From this, you can see that war between Scotland and England rasped along, right through the Rough Wooing of Henry VIII (another abortive attempt to force the Scots to bow the knee), and only ended most of the brutal bloodshed with the Union of the Crowns in 1603. It finally grumbled to a grudging halt with the Acts of Union in 1707, flared briefly in 1715 and ’45 and then died forever at Culloden.
Bannockburn, resplendent in the panoply of great battles, was simply one more in the bloody tapestry of Scotland’s history. Together with Culloden, they mark both the highest and lowest point of the Scottish martial bid for freedom.
For all that, Edward II was not his father, against whom Bruce never took a yard of ground. Edward I, in his turn, was never so bloody or brutal as his grandson, ‘the perfect king’ Edward III. From an English perspective, Edward I and his grandson are golden monuments to chivalry; the Scots, of course, have a different view.
Bannockburn, for all its impact on history, is one more battle of which we actually know very little.

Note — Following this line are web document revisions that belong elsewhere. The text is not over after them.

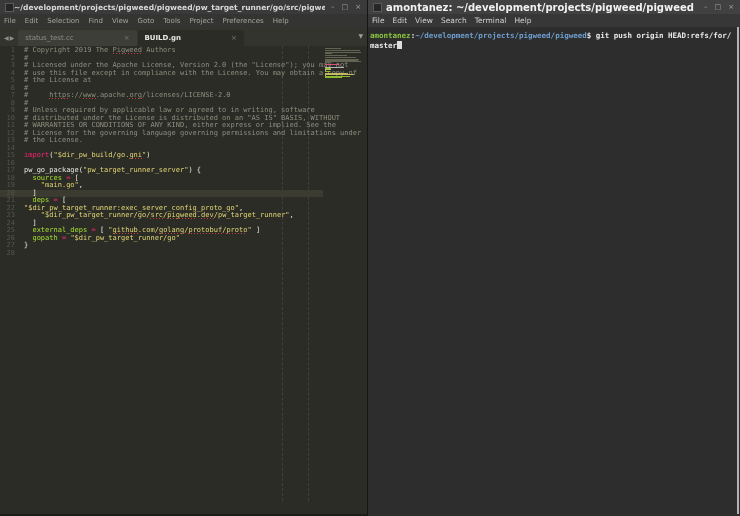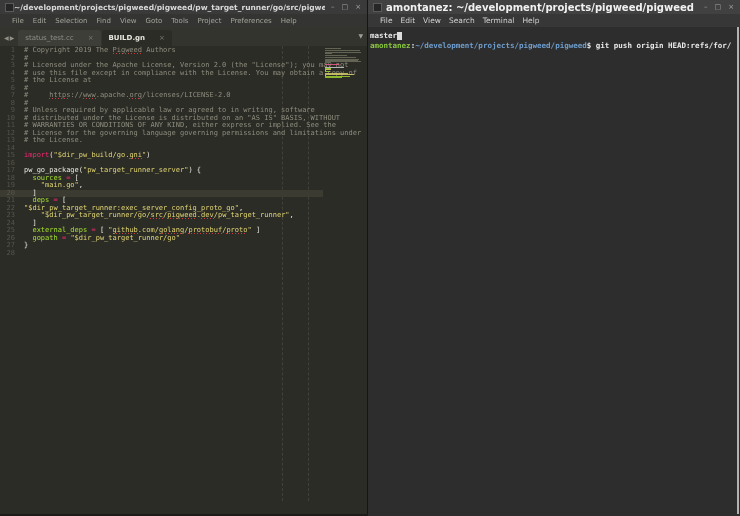"File" .menubar { padding-left: 12px -> 4px }
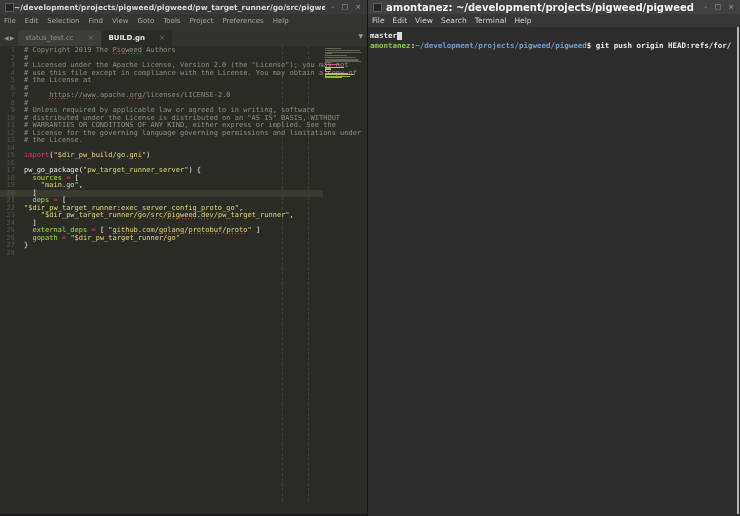"status_test.cc" .tab { gap: none -> 36px }
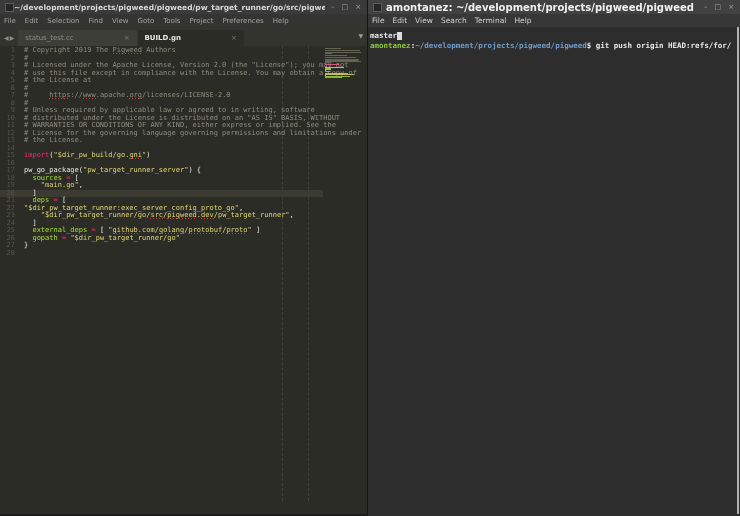"master" div.trow { order: before "amontanez:~/development/projects/pigweed" -> after "amontanez:~/development/projects/pigweed" }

Numbers, actual site and progression are all best guesses and I have used numerous sources, taking the bits I think fit best as a historical novelist creating one more fiction around the event. In an age of military shock and awe, it is worth remembering that the entire of Edward II’s army, a monstrous host for the time, could have fitted into Edinburgh’s Meadowbank Stadium, capacity 16,000. Bruce’s spearmen could have crammed in, shoulder to shoulder, on a football pitch.